The city manager has indicated that reasonable people can arrive at differing conclusions based on the same facts. I agree, but in this case the people involved either did not share the same facts or the facts were distorted so as to reflect partial truths or were simply misrepresented altogether, thereby skewing a reasoned outcome. Given the common direction toward which these distortions and misrepresentations drew, the facts and figures were apparently intended to accomplish a particular result: the approval of the proposed project. I believe that the evidence for the assertions I have made is strong, meriting an examination of the circumstances and the facts so as to ascertain what did, in fact, transpire. 

I am disappointed that the city manager has not found these allegations worth further consideration. I am alarmed that the mediation to which his May 31 letter pointed as an example of the City Council’s concern "to effectively listen to and accommodate differing perspectives" was abruptly terminated without warning to the parties or even the mediator, mid-process. This event raises further concerns about the ethical and professional conduct of the planning staff with respect to the mediation process and the manner in which its progress was reported to the council. 

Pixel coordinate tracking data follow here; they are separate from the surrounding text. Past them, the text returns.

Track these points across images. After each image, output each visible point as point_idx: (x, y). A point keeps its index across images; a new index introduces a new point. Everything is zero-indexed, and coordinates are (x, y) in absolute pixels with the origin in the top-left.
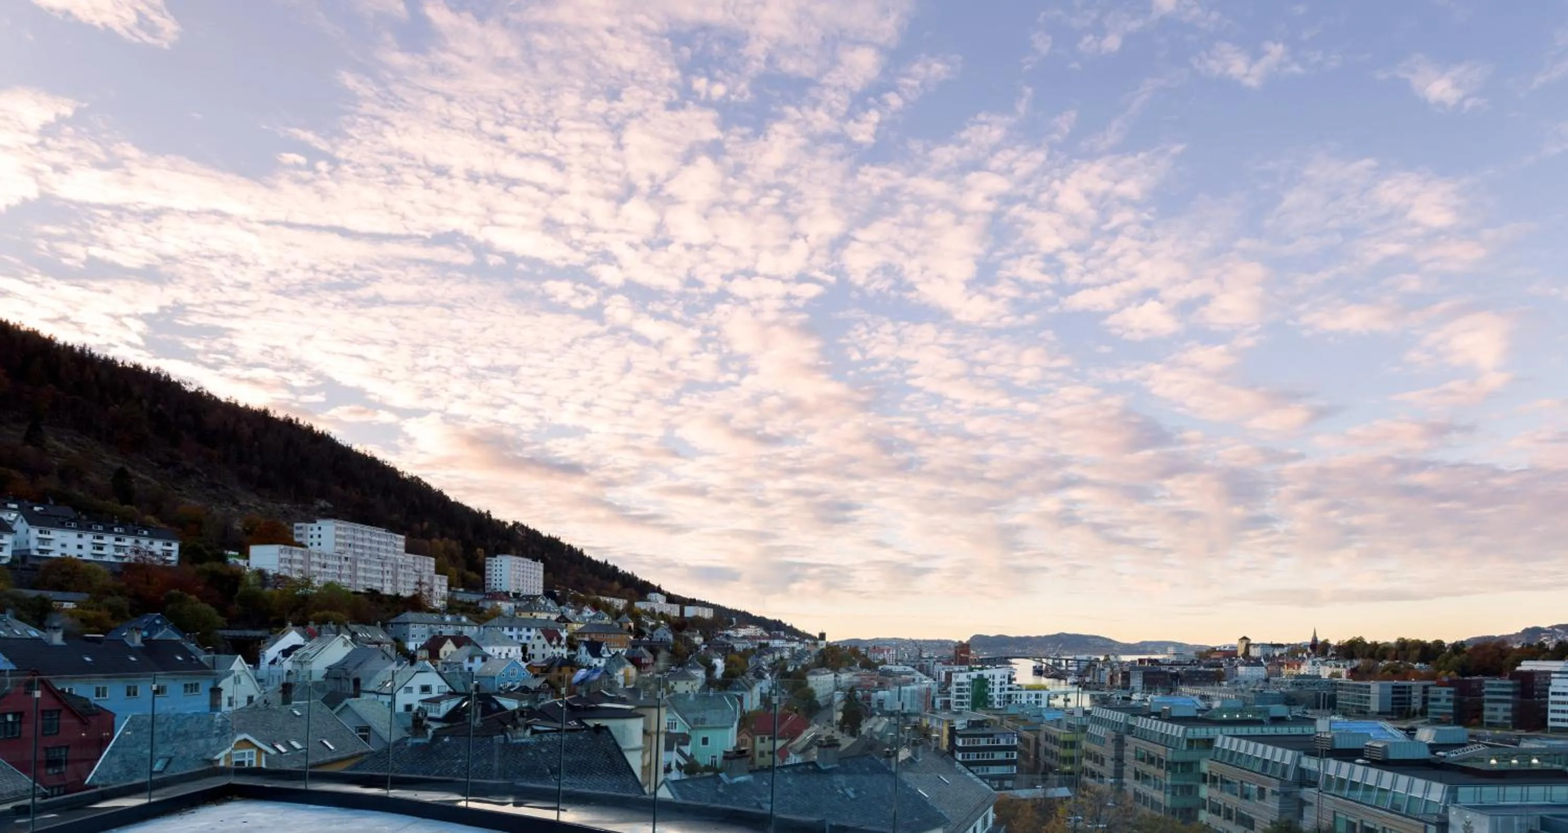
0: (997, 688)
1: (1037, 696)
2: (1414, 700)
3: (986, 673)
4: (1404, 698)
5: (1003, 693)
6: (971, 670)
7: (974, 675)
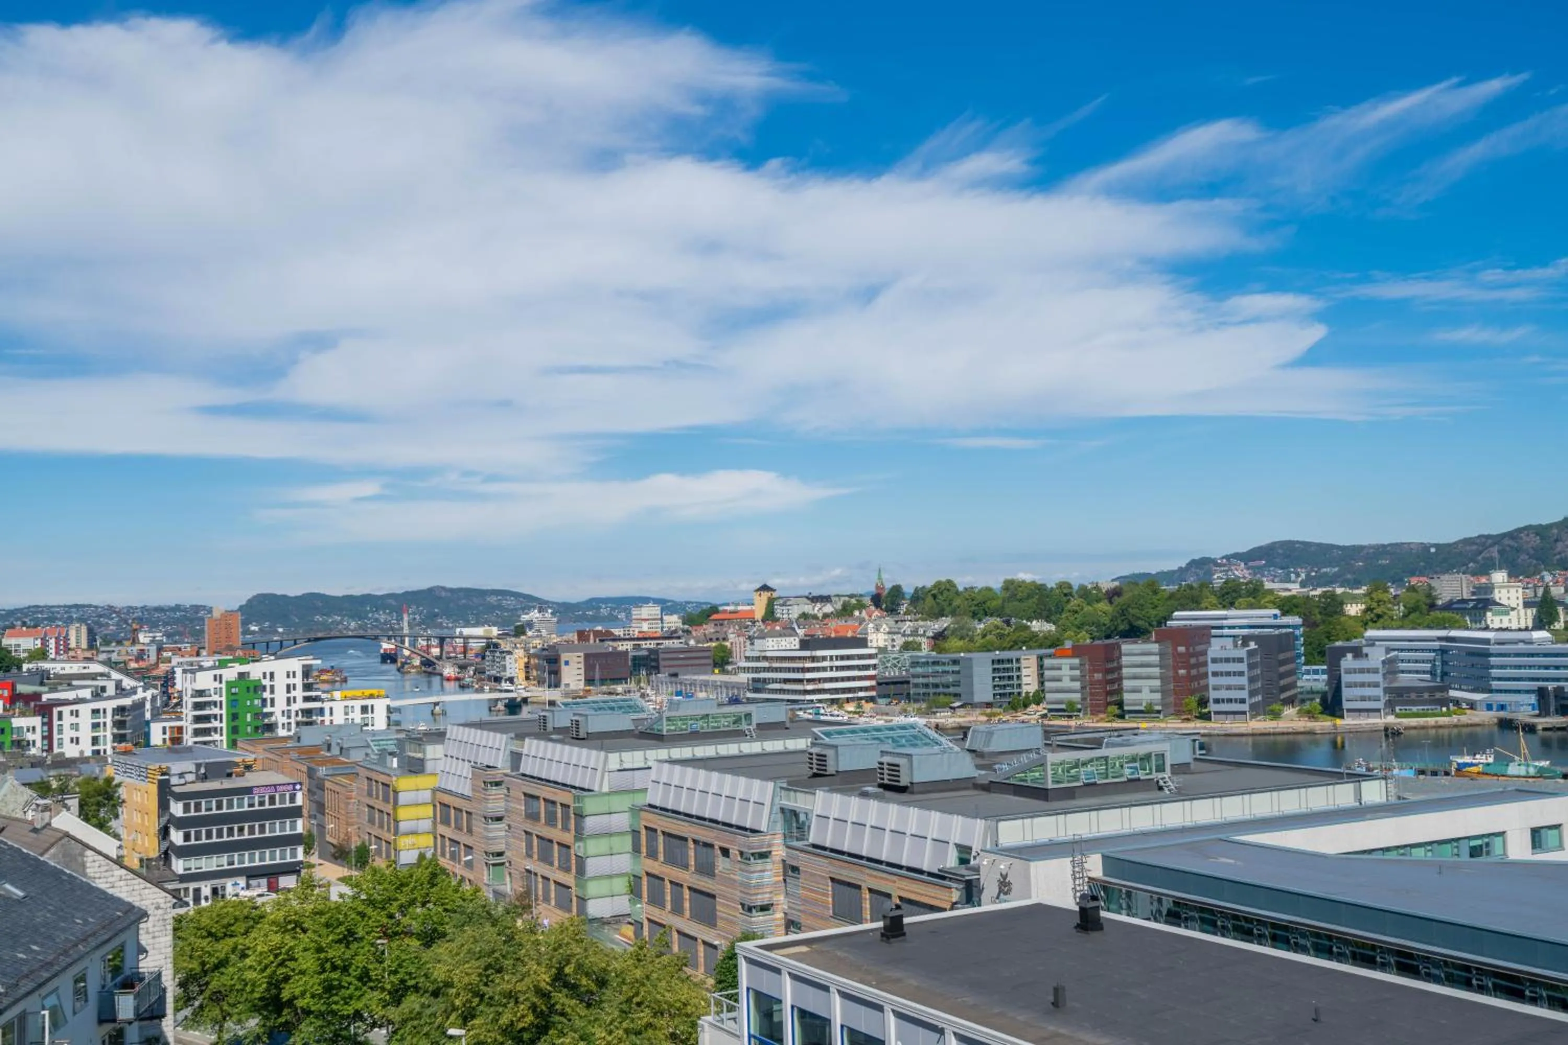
0: (280, 696)
1: (364, 709)
2: (1025, 680)
3: (256, 670)
4: (1010, 678)
5: (294, 707)
6: (222, 665)
7: (230, 674)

The city manager’s May 31 letter excused the rapidity of council action by explaining that "the time line for review of this project by both the Zoning Adjustments Board and City Council was accelerated by the State of California’s schedule for tax credits," which is absolutely incorrect, as the appellant had provided clear evidence from the state that the due date for tax credits was July 16, 2002, leaving adequate time for resolving the issues raised by the appeal. The city manager’s letter continued, acknowledging that "this hampered the City’s ability to have as full a community discussion as we would like"—I should say so. The community would have appreciated a proper and equitable mediation process, rather than one unexpectedly amputated. It is not at all clear that staff reported to council candidly on May 28.